Diagnosis Type	Description
Time Model	Evaluates the performance of the current system in the time dimension. The statistics include time consumed by the system in each phase, including the kernel time, CPU time, execution time, parsing time, compilation time, query rewriting time, plan generation time, network time, and I/O time.
SQL Statistics	Diagnoses SQL statement performance problems. The statistics include normalized SQL performance indicators in multiple dimensions: elapsed time, CPU time, rows returned, tuple reads, executions, physical reads, and logical reads. The indicators can be classified into execution time, number of execution times, row activity, and cache I/O.
Wait Events	Diagnoses performance of key system resources and key time in detail. The statistics include the performance of all key events in a period of time, including the number of events and the time consumed.
Cache IO Stats	Diagnoses the performance of user tables and indexes. The statistics include read and write operations on all user tables and indexes, and the cache hit ratio.
Utility status	Diagnoses the performance of backend jobs. The statistics include the performance of backend operations such as page operation and replication.
Object stats	Diagnoses the performance of database objects. The statistics include user tables, tables on indexes, index scan activities, insert, update, and delete activities, number of valid rows, and table maintenance status.
Configuration settings	Determines whether the configuration is changed. It is a snapshot that contains all current configuration parameters.

Benefits:

WDR is the main method for diagnosing long-term performance problems. Based on the performance baseline of a snapshot, performance analysis is performed from multiple dimensions, helping DBAs understand the system load, performance of each component, and performance bottlenecks.
Snapshots are also an important data source for subsequent performance problem self-diagnosis and self-optimization suggestions.

Slow SQL Diagnosis

Slow SQL diagnosis can be classified into real-time slow SQL diagnosis and historical slow SQL diagnosis.

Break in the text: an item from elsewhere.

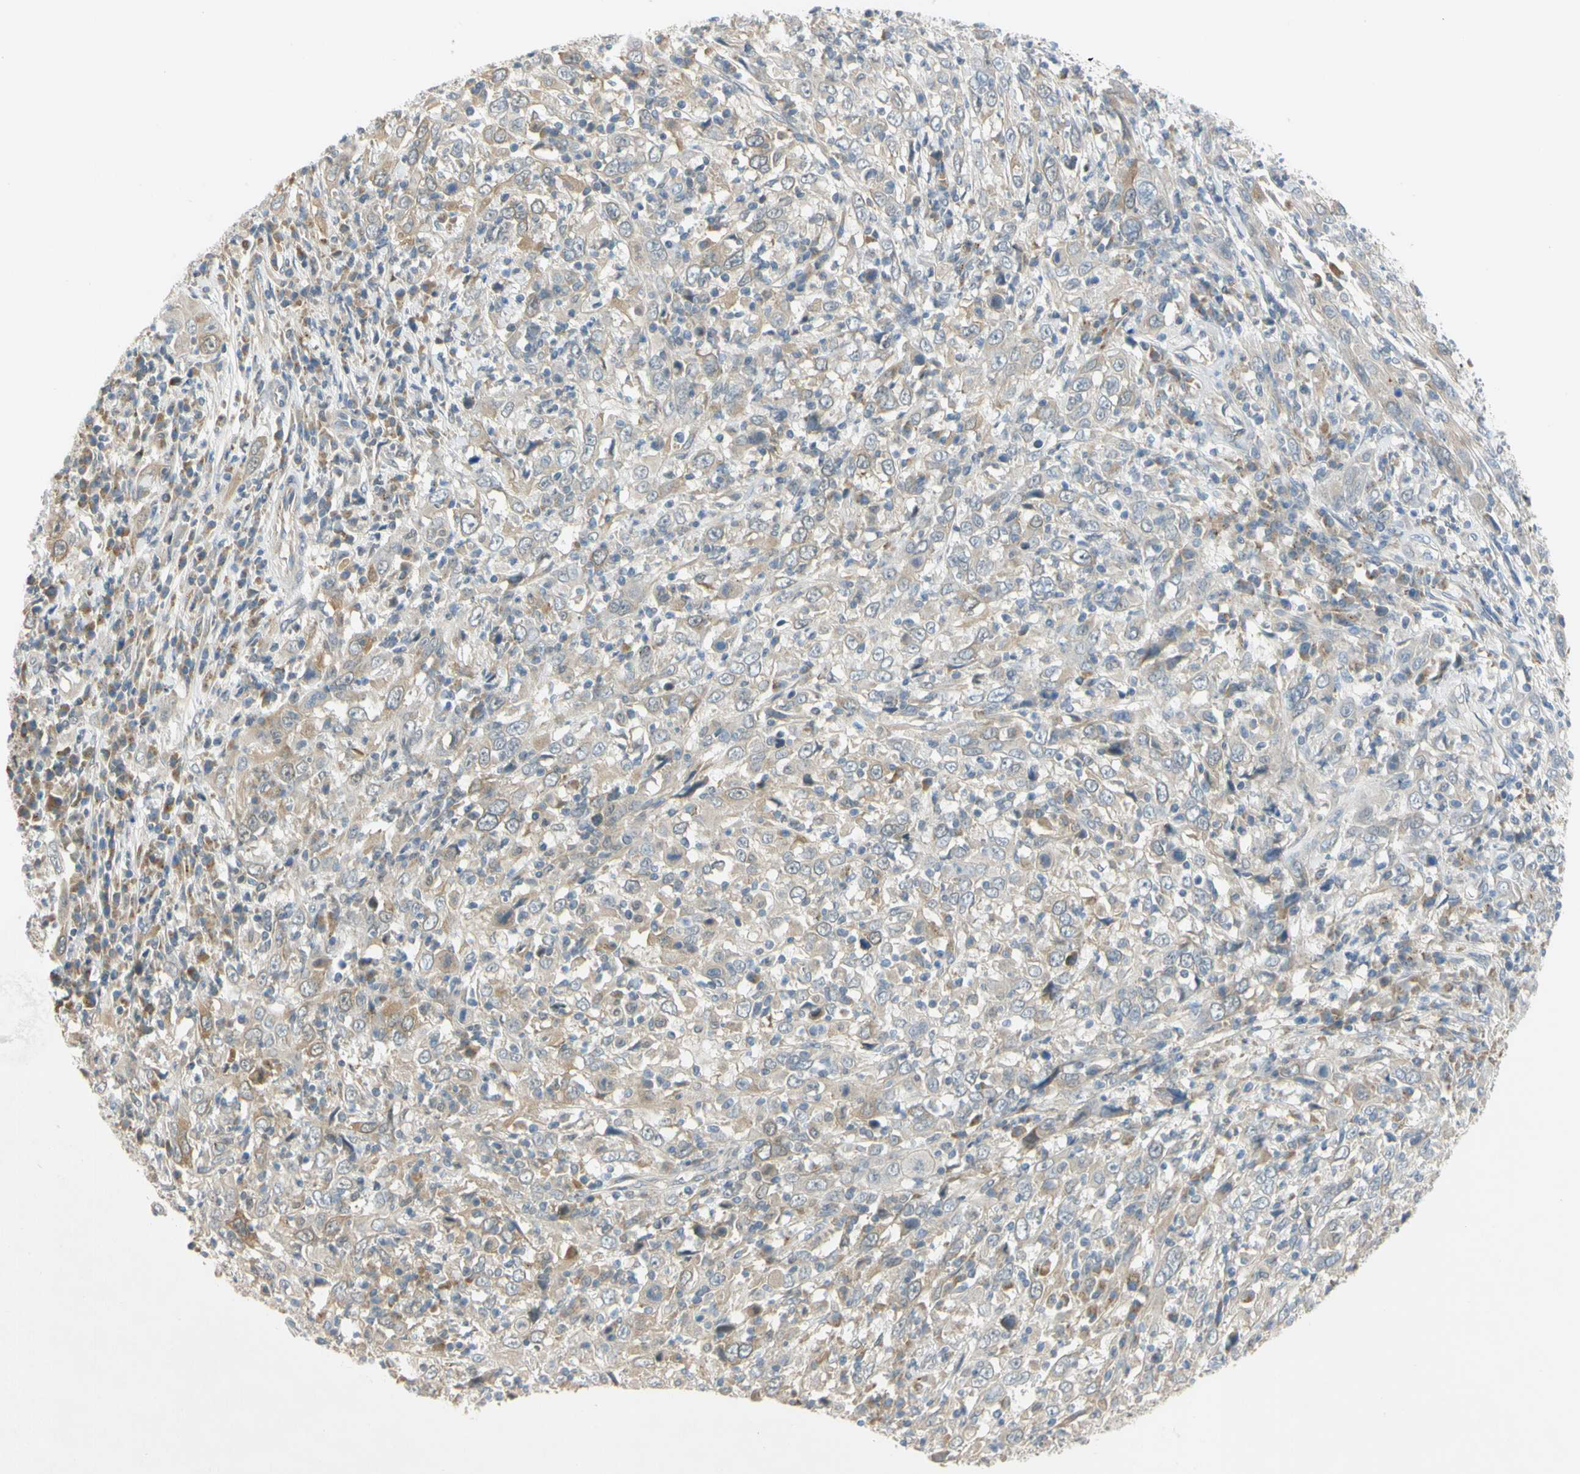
{"staining": {"intensity": "weak", "quantity": ">75%", "location": "cytoplasmic/membranous"}, "tissue": "cervical cancer", "cell_type": "Tumor cells", "image_type": "cancer", "snomed": [{"axis": "morphology", "description": "Squamous cell carcinoma, NOS"}, {"axis": "topography", "description": "Cervix"}], "caption": "DAB immunohistochemical staining of cervical squamous cell carcinoma shows weak cytoplasmic/membranous protein staining in about >75% of tumor cells.", "gene": "CCNB2", "patient": {"sex": "female", "age": 46}}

Real-time slow SQL diagnosis can output information about jobs that are being executed in the current system and whose execution time exceeds the threshold based on the execution time threshold provided by users.
Historical slow SQL diagnosis records information about all jobs whose execution time exceeds the threshold.

Slow SQL diagnosis provides table-based and file-based query interfaces. You can query the execution plan, start time, end time, query statement, row activity, kernel time, CPU time, execution time, parsing time, compilation time, query rewriting time, plan generation time, network time, and I/O time. All information is anonymized.

Benefits:

Real-time slow SQL diagnosis provides an interface for users to manage unfinished jobs. Users can manually stop abnormal jobs that consume too many resources.
Historical slow SQL diagnosis provides detailed information required for slow SQL diagnosis. You can diagnose performance problems of specific slow SQL statements offline without reproducing the problem. The table-based and file-based interfaces help users collect statistics on slow SQL indicators and connect to third-party platforms.